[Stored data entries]
/---

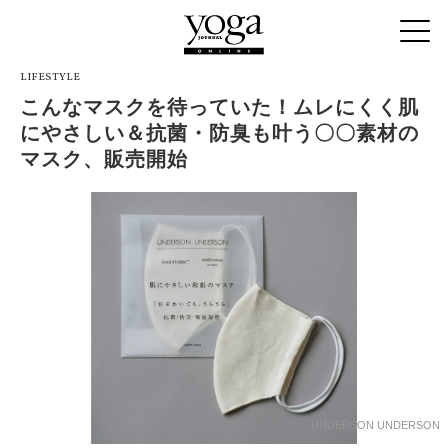
LIFESTYLE
こんなマスクを待っていた！ムレにくく肌
にやさしい＆抗菌・防臭も叶う〇〇素材の
マスク、販売開始
UNDERSON UNDERSON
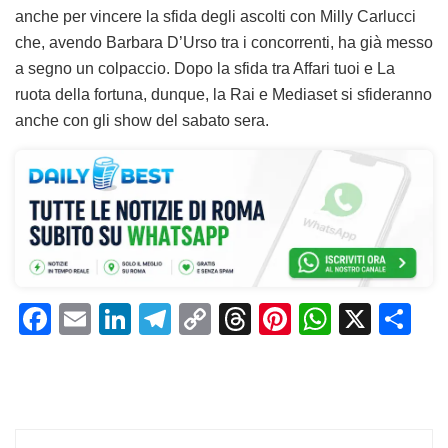
anche per vincere la sfida degli ascolti con Milly Carlucci
che, avendo Barbara D’Urso tra i concorrenti, ha già messo
a segno un colpaccio. Dopo la sfida tra Affari tuoi e La
ruota della fortuna, dunque, la Rai e Mediaset si sfideranno
anche con gli show del sabato sera.
F
E
Li
T
C
T
Pi
W
X
C
a
m
n
el
o
h
n
h
o
c
ai
k
e
p
re
te
at
n
e
l
e
gr
y
a
re
s
di
b
dI
a
Li
d
st
A
vi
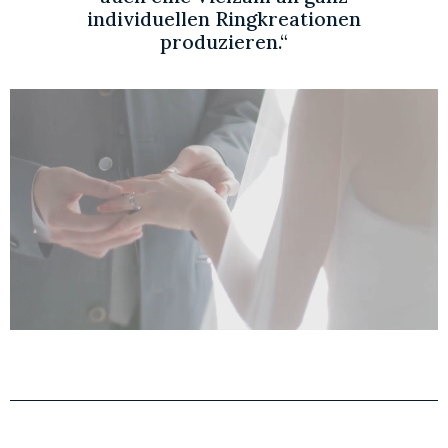
individuellen Ringkreationen
produzieren.“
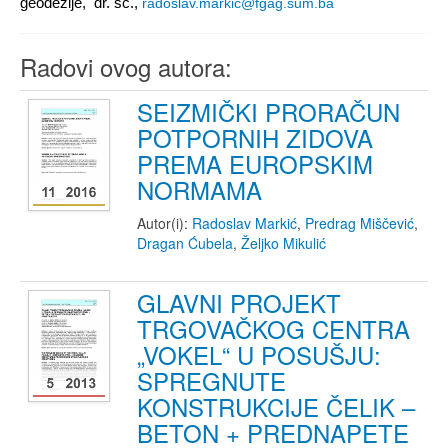
geodezije, dr. sc.,
radoslav.markic@fgag.sum.ba
Radovi ovog autora:
SEIZMIČKI PRORAČUN
POTPORNIH ZIDOVA
PREMA EUROPSKIM
NORMAMA
Autor(i):
Radoslav Markić
,
Predrag Miščević
,
Dragan Ćubela
,
Željko Mikulić
GLAVNI PROJEKT
TRGOVAČKOG CENTRA
„VOKEL“ U POSUŠJU:
SPREGNUTE
KONSTRUKCIJE ČELIK –
BETON + PREDNAPETE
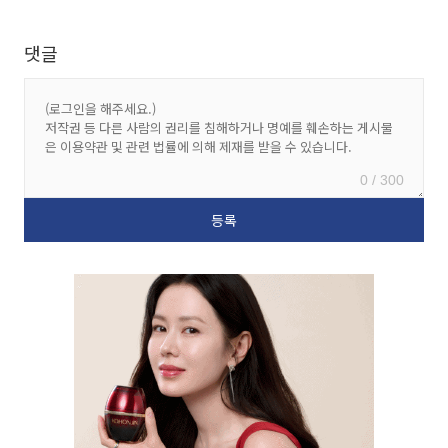
댓글
0 / 300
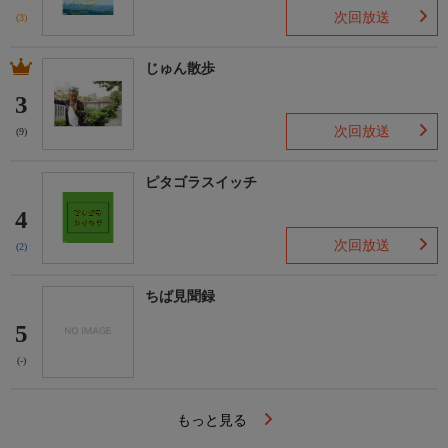
次回放送
(3)
じゅん散歩
3
次回放送
(9)
ピタゴラスイッチ
4
次回放送
(2)
ちば見聞録
5
(-)
もっと見る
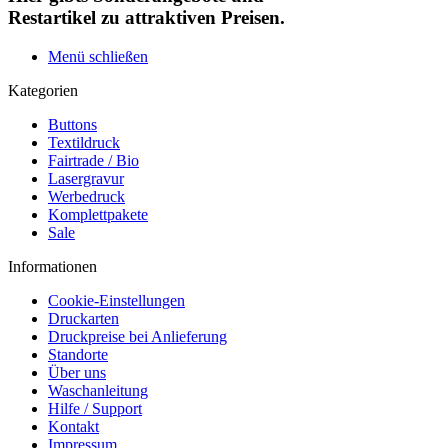
Restartikel zu attraktiven Preisen.
Menü schließen
Kategorien
Buttons
Textildruck
Fairtrade / Bio
Lasergravur
Werbedruck
Komplettpakete
Sale
Informationen
Cookie-Einstellungen
Druckarten
Druckpreise bei Anlieferung
Standorte
Über uns
Waschanleitung
Hilfe / Support
Kontakt
Impressum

\---

All lines in the data that contain the word "sfida" should be copied.

anche per vincere la sfida degli ascolti con Milly Carlucci
a segno un colpaccio. Dopo la sfida tra Affari tuoi e La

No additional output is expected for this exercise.